- [AIM OF THE EXERCISE]
Images are to be omitted, and the rest of the records reproduced exactly.

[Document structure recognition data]
---------------
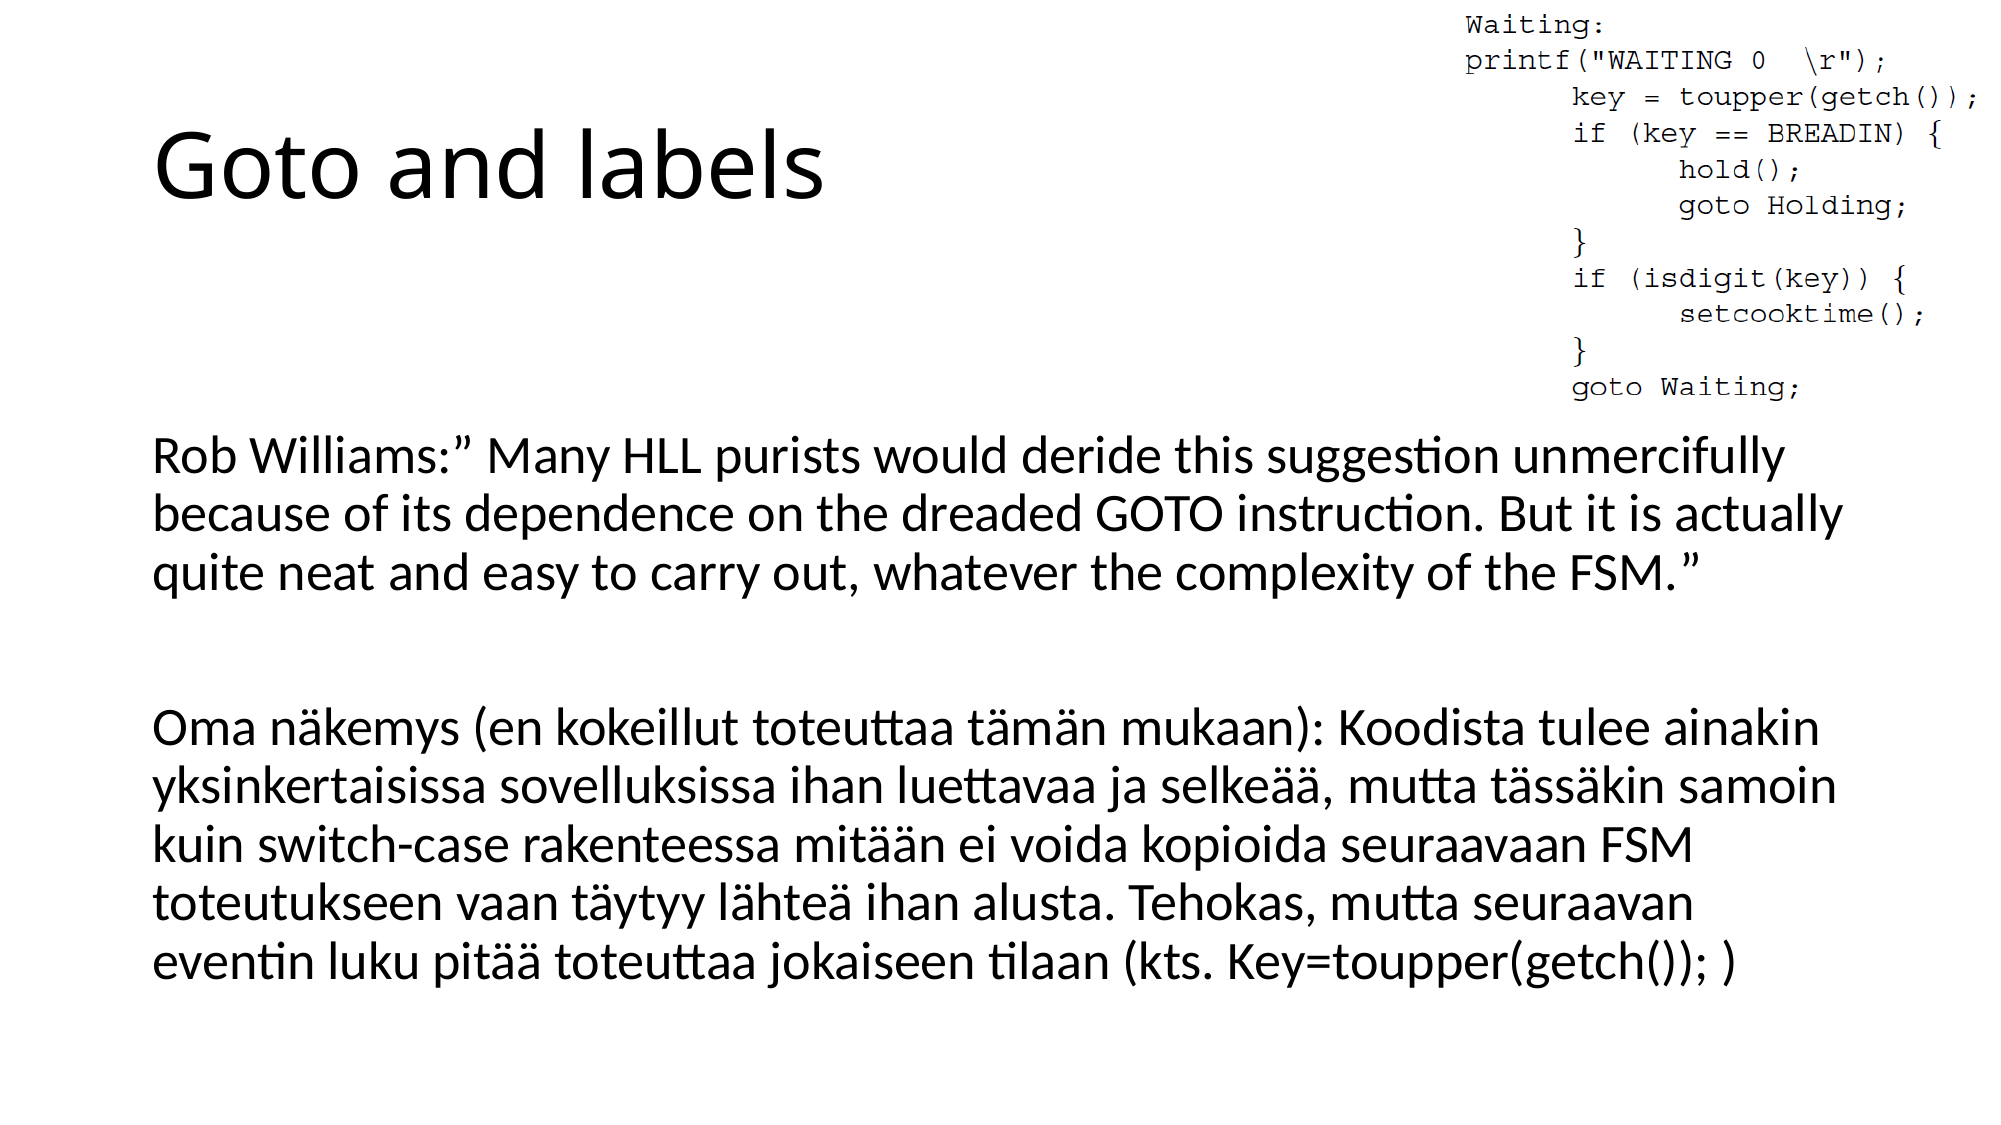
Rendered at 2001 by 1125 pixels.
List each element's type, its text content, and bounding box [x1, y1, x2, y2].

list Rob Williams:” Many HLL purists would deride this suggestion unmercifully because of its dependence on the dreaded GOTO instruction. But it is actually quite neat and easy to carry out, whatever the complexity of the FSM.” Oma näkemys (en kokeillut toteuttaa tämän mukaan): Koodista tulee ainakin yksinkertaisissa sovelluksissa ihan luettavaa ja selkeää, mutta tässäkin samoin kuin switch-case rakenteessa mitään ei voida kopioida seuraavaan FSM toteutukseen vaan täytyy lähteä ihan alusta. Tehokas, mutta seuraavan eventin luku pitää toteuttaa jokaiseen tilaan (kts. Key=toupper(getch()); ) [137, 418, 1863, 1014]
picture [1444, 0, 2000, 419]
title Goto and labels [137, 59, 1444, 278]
---------------
- [EXERCISE ANSWER]
Rendered at 2001 by 1125 pixels.
List each element's type, its text content, and bounding box [x1, y1, x2, y2].

list Rob Williams:” Many HLL purists would deride this suggestion unmercifully because of its dependence on the dreaded GOTO instruction. But it is actually quite neat and easy to carry out, whatever the complexity of the FSM.” Oma näkemys (en kokeillut toteuttaa tämän mukaan): Koodista tulee ainakin yksinkertaisissa sovelluksissa ihan luettavaa ja selkeää, mutta tässäkin samoin kuin switch-case rakenteessa mitään ei voida kopioida seuraavaan FSM toteutukseen vaan täytyy lähteä ihan alusta. Tehokas, mutta seuraavan eventin luku pitää toteuttaa jokaiseen tilaan (kts. Key=toupper(getch()); ) [137, 418, 1863, 1014]
picture [1444, 0, 2000, 419]
title Goto and labels [137, 59, 1444, 278]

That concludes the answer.